Bloger dan pewarta foto bisa sama dalam hal tertentu. Jepret dahulu, berkisah kemudian. Pagi tadi saya melihat foto di koran Kompas lalu mencari di aplikasi pasti ada galeri dan terbukti.
Kapsi dalam versi cetak:
Waspadai Dampak Hujan. Pejalan kaki menggunakan payung ketika berjalan di trotoar Jalan MH Thamrin, Jakarta, saat hujan lebat mengguyur, Minggu (31/3/2024). Warga diharapkan terus waspada terhadap dampak hujan dengan intensitas tinggi yang masih terjadi di sejumlah wilayah Indonesia.
![Jakarta hujan dalam foto jurnalistik Kompas Jakarta hujan dalam foto jurnalistik Kompas](https://blogombal2020.files.wordpress.com/2024/04/wp-17119331276975200968988626259478.jpg)
Adapun judul galeri dalam laman web dan aplikasi adalah “Tentang Jakarta yang Masih Diguyur Hujan”, dengan intro:
Selain warga di sekitar kawasan rawan bencana, para pelaku perjalanan juga diharapkan mewaspadai kondisi cuaca.
![Jakarta hujan dalam foto jurnalistik Kompas Jakarta hujan dalam foto jurnalistik Kompas](https://blogombal2020.files.wordpress.com/2024/04/wp-17119333632237827822691439879465.jpg)

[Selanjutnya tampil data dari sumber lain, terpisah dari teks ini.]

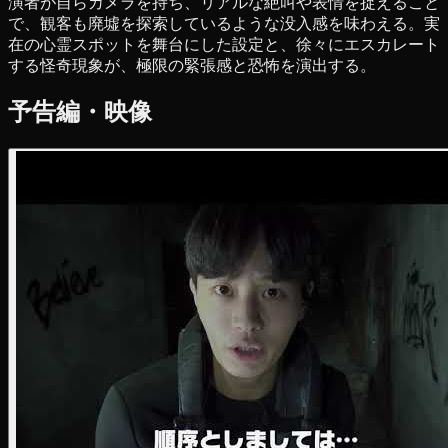
演者が自らカメラを持ち、リアルな絶叫や表情を捉えること
で、観客も廃墟を探索しているような没入感を味わえる。実
在の心霊スポットを舞台にした設定と、徐々にエスカレート
する怪奇現象が、極限の緊張感と恐怖を演出する。
予告編・映像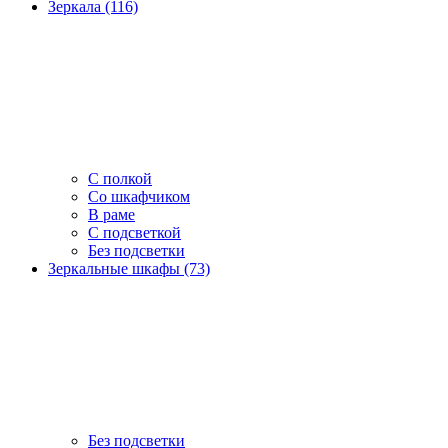
Зеркала (116)
С полкой
Со шкафчиком
В раме
С подсветкой
Без подсветки
Зеркальные шкафы (73)
Без подсветки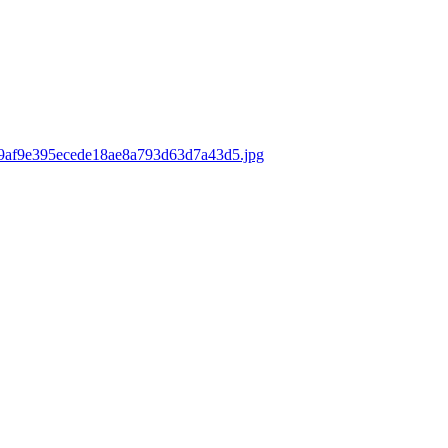
ds/9af9e395ecede18ae8a793d63d7a43d5.jpg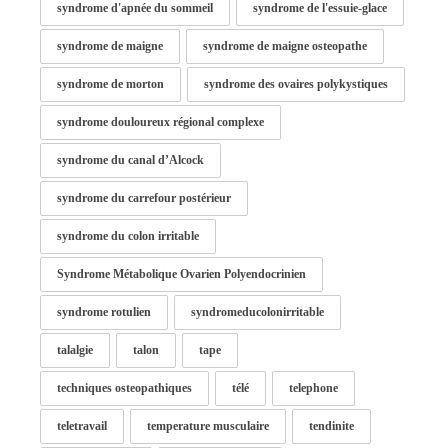
syndrome d'apnée du sommeil
syndrome de l'essuie-glace
syndrome de maigne
syndrome de maigne osteopathe
syndrome de morton
syndrome des ovaires polykystiques
syndrome douloureux régional complexe
syndrome du canal d’Alcock
syndrome du carrefour postérieur
syndrome du colon irritable
Syndrome Métabolique Ovarien Polyendocrinien
syndrome rotulien
syndromeducolonirritable
talalgie
talon
tape
techniques osteopathiques
télé
telephone
teletravail
temperature musculaire
tendinite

Saya tidak tahu apakah sang pewarta foto, Rony Ariyanto Nugroho, sudah merencanakan pemotretan sehari sebelumnya dengan merujuk BMKG ataukah langsung, dalam arti kebetulan berada in situ, saat hujan deras mengguyur Jakarta pada hari libur Paskah.
Secara sok tau saya hanya menduga yang penting jeprat-jepret dahulu, seperti saya sebut di depan, lantas pengisahan secara ringkas verbal itu nanti menyusul. Ya, seperti saya sebut dalam judul.
![Jakarta hujan dalam foto jurnalistik Kompas Jakarta hujan dalam foto jurnalistik Kompas](https://blogombal2020.files.wordpress.com/2024/04/wp-17119336650567723830476004914439.jpg)
Lantas saya mau membualkan apa dalam pos ini? Ada dua hal.
Pertama: hujan adalah bagian dari keseharian pada musimnya. Media apa pun bisa membuat foto yang sama. Namun dalam era media sosial, kemewahan jurnalis foto makin terkikis. Siapa pun bisa membuat foto hujan sebagai pengalaman personal yang dibagikan kepada publik.
Kedua: tak berarti dalam era media digital maka foto jurnalistik, dengan pendekatan esei foto, sudah tamat karena mata pengguna ponsel akan diserbu topik yang sama, mayoritas dari pengguna media sosial.
Foto jurnalistik berupa serial dalam sebuah kemasan topikal justru mendapatkan tempat karena ruang digital — dalam laman web maupun aplikasi — lebih berpeluang menyediakan ruang. Itu sangat berbeda dari media cetak. Maka contoh pemuatan selembar foto dalam koran adalah bukti. Editor fotonya jeli. Begitu pun editor visual.
![Jakarta hujan dalam foto jurnalistik Kompas Jakarta hujan dalam foto jurnalistik Kompas](https://blogombal2020.files.wordpress.com/2024/04/wp-17119340676163896364945003875533.jpg)
Foto yang kuat bisa menjadi jeda bagi pembaca di tengah hujan warta dalam ketergesaan membaca cepat dan sekilas. Apakah untuk semua dan setiap orang? Tentu tidak. Ilustrasi dalam laman sastra dan opini juga belum tentu diperhatikan setiap pembaca, apalagi teks isinya.
Memang, jika menyangkut laman web dan aplikasi, pemampangan foto juga ditopang oleh tata visual. Tak semua media daring menyediakan laman yang enak bagi pembaca untuk menikmati foto. Juga: tak semua media daring punya bank foto lengkap secara topikal.
Lalu kenapa tak semua media berita daring menyajikan foto bagus hasil jepretan sendiri? Bertanyalah kepada penerbitnya.